(Beginning of DATA)

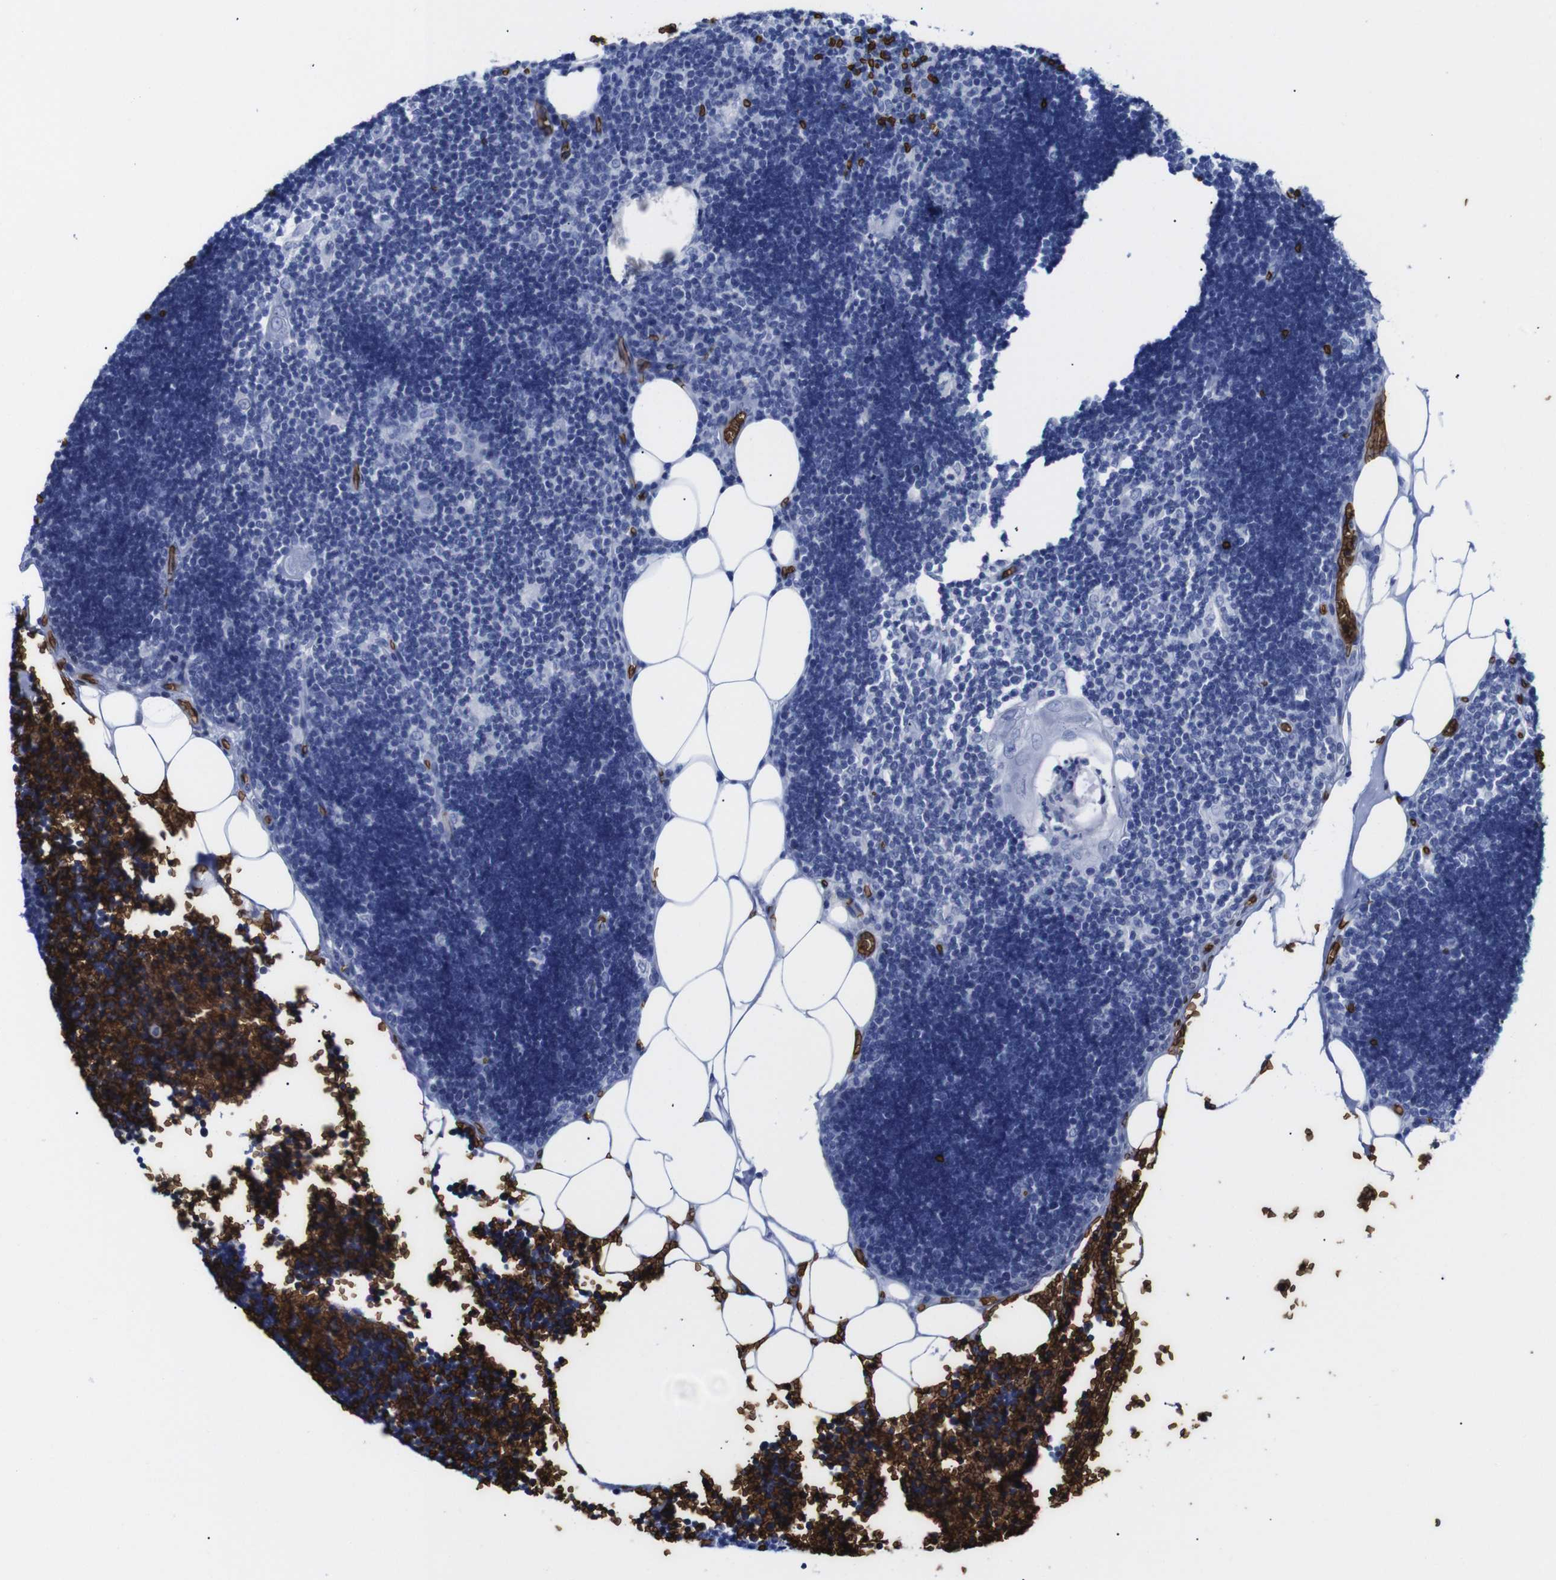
{"staining": {"intensity": "negative", "quantity": "none", "location": "none"}, "tissue": "lymph node", "cell_type": "Germinal center cells", "image_type": "normal", "snomed": [{"axis": "morphology", "description": "Normal tissue, NOS"}, {"axis": "topography", "description": "Lymph node"}], "caption": "Immunohistochemistry (IHC) of normal human lymph node demonstrates no expression in germinal center cells.", "gene": "S1PR2", "patient": {"sex": "male", "age": 33}}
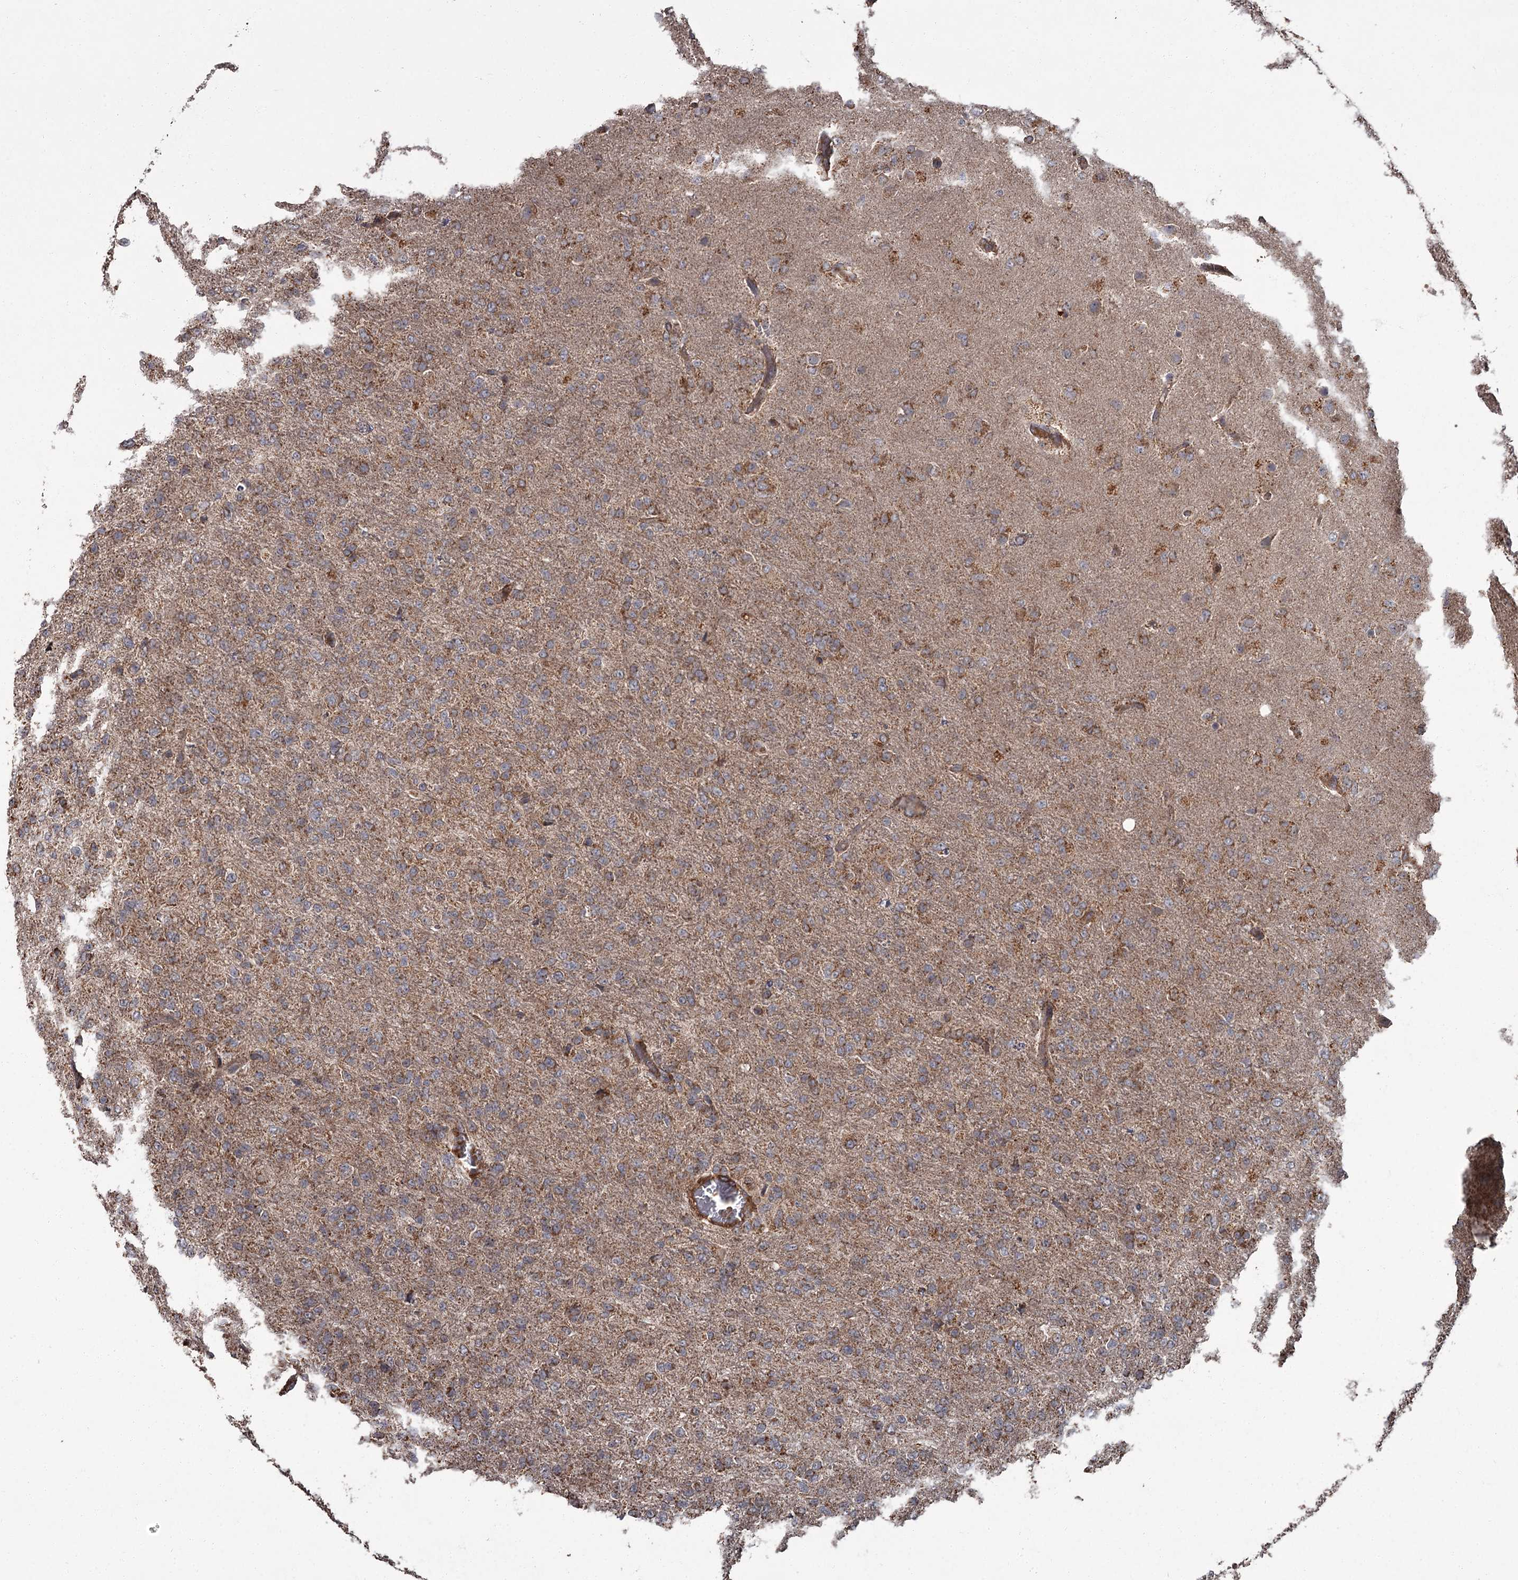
{"staining": {"intensity": "moderate", "quantity": "25%-75%", "location": "cytoplasmic/membranous"}, "tissue": "glioma", "cell_type": "Tumor cells", "image_type": "cancer", "snomed": [{"axis": "morphology", "description": "Glioma, malignant, High grade"}, {"axis": "topography", "description": "Brain"}], "caption": "Immunohistochemistry (IHC) of high-grade glioma (malignant) exhibits medium levels of moderate cytoplasmic/membranous positivity in about 25%-75% of tumor cells.", "gene": "THAP9", "patient": {"sex": "female", "age": 74}}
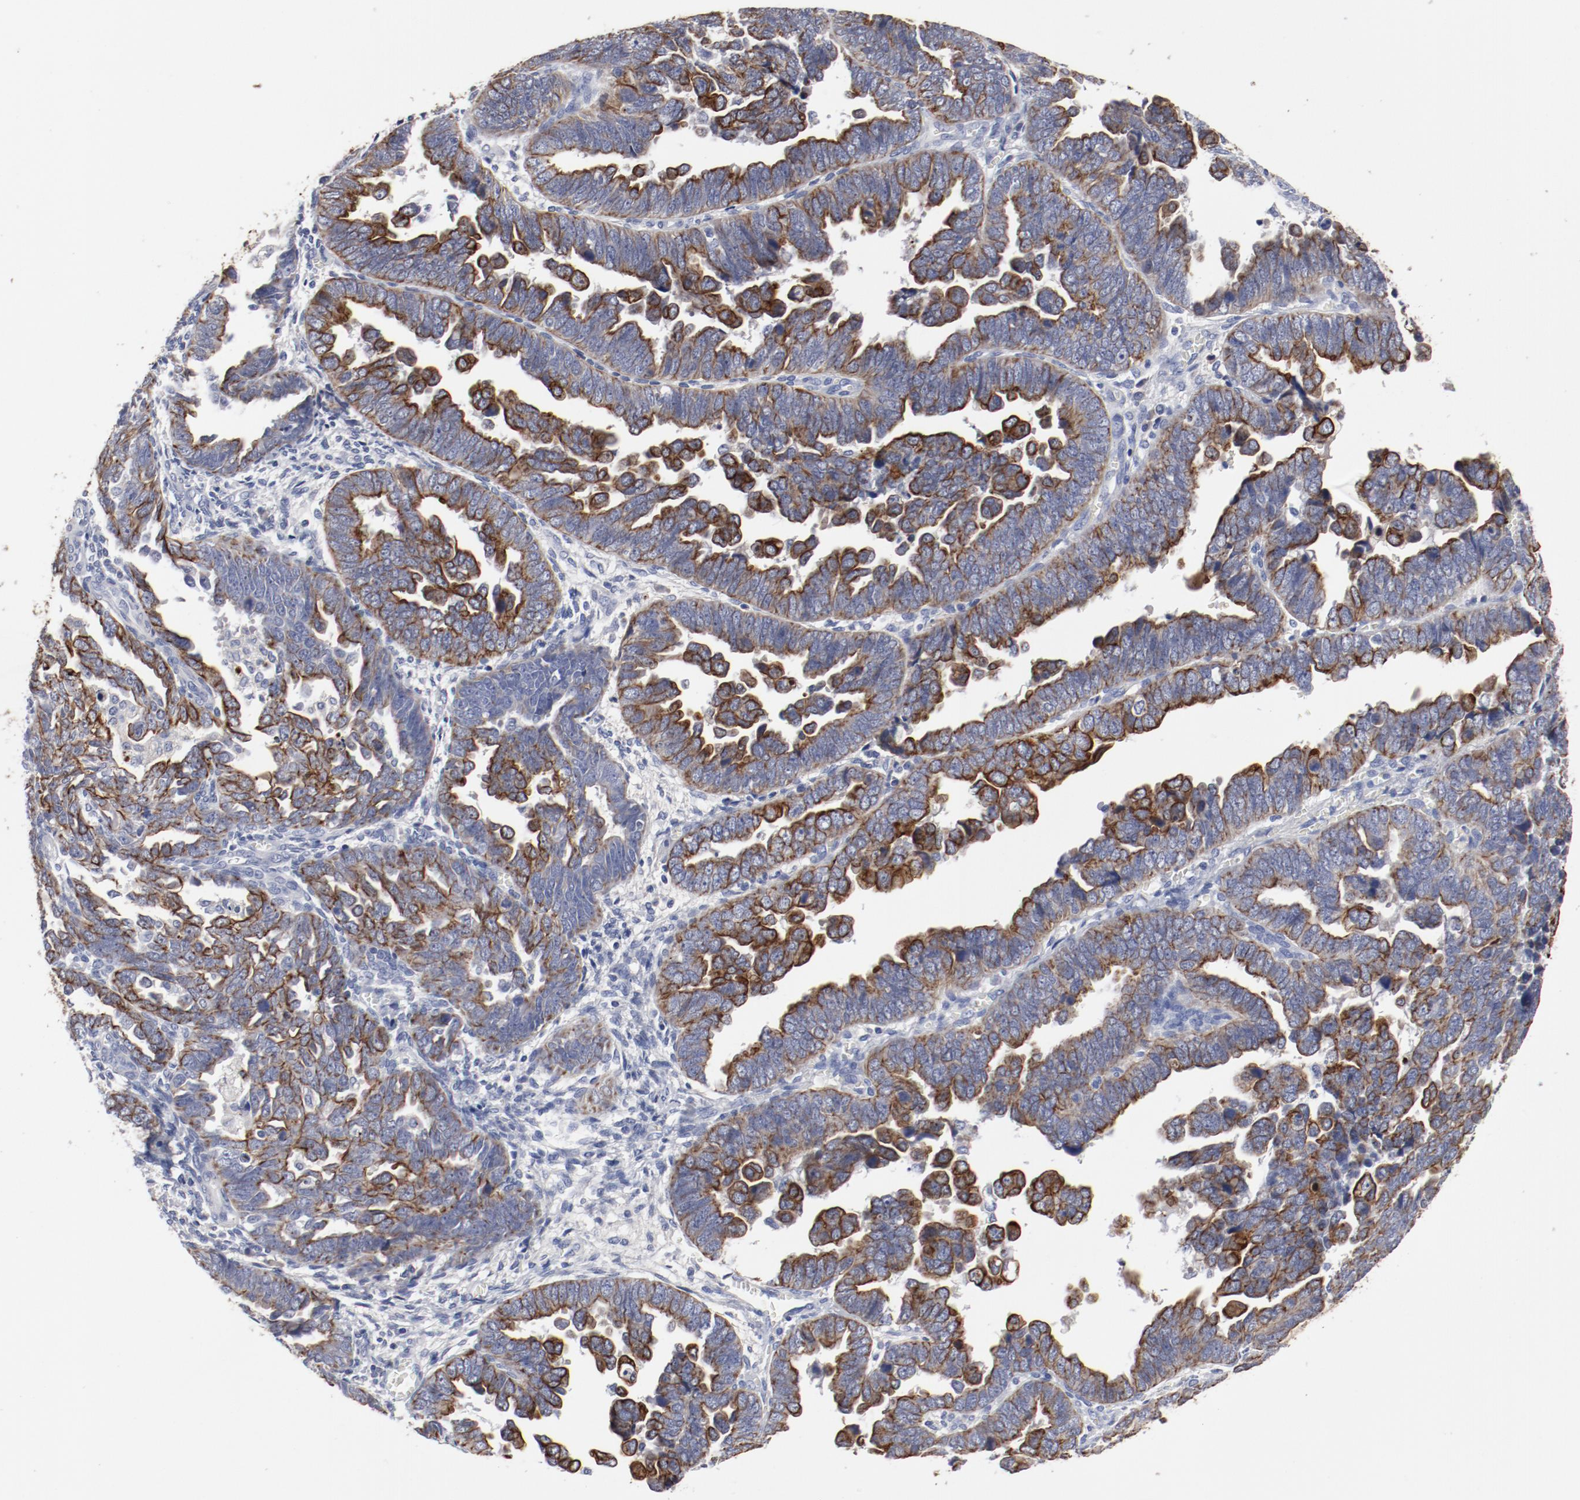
{"staining": {"intensity": "strong", "quantity": ">75%", "location": "cytoplasmic/membranous"}, "tissue": "endometrial cancer", "cell_type": "Tumor cells", "image_type": "cancer", "snomed": [{"axis": "morphology", "description": "Adenocarcinoma, NOS"}, {"axis": "topography", "description": "Endometrium"}], "caption": "IHC histopathology image of neoplastic tissue: human adenocarcinoma (endometrial) stained using IHC exhibits high levels of strong protein expression localized specifically in the cytoplasmic/membranous of tumor cells, appearing as a cytoplasmic/membranous brown color.", "gene": "TSPAN6", "patient": {"sex": "female", "age": 75}}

(End of DATA)

**WHAT TO WORK ON:** Only an exact copy is wanted: the lines from the opening of the material through the line that has "(IHC) of high-grade", minus any pictures.

**RESPONSE FOR THIS EXERCISE:**
{"staining": {"intensity": "negative", "quantity": "none", "location": "none"}, "tissue": "lymph node", "cell_type": "Germinal center cells", "image_type": "normal", "snomed": [{"axis": "morphology", "description": "Normal tissue, NOS"}, {"axis": "topography", "description": "Lymph node"}], "caption": "Immunohistochemistry (IHC) of normal human lymph node demonstrates no expression in germinal center cells.", "gene": "S1PR2", "patient": {"sex": "male", "age": 33}}
{"staining": {"intensity": "moderate", "quantity": "25%-75%", "location": "cytoplasmic/membranous"}, "tissue": "glioma", "cell_type": "Tumor cells", "image_type": "cancer", "snomed": [{"axis": "morphology", "description": "Glioma, malignant, High grade"}, {"axis": "topography", "description": "Brain"}], "caption": "Immunohistochemistry (IHC) of high-grade glioma (malignant) exhibits medium levels of moderate cytoplasmic/membranous positivity in about 25%-75% of tumor cells.", "gene": "THAP9", "patient": {"sex": "female", "age": 74}}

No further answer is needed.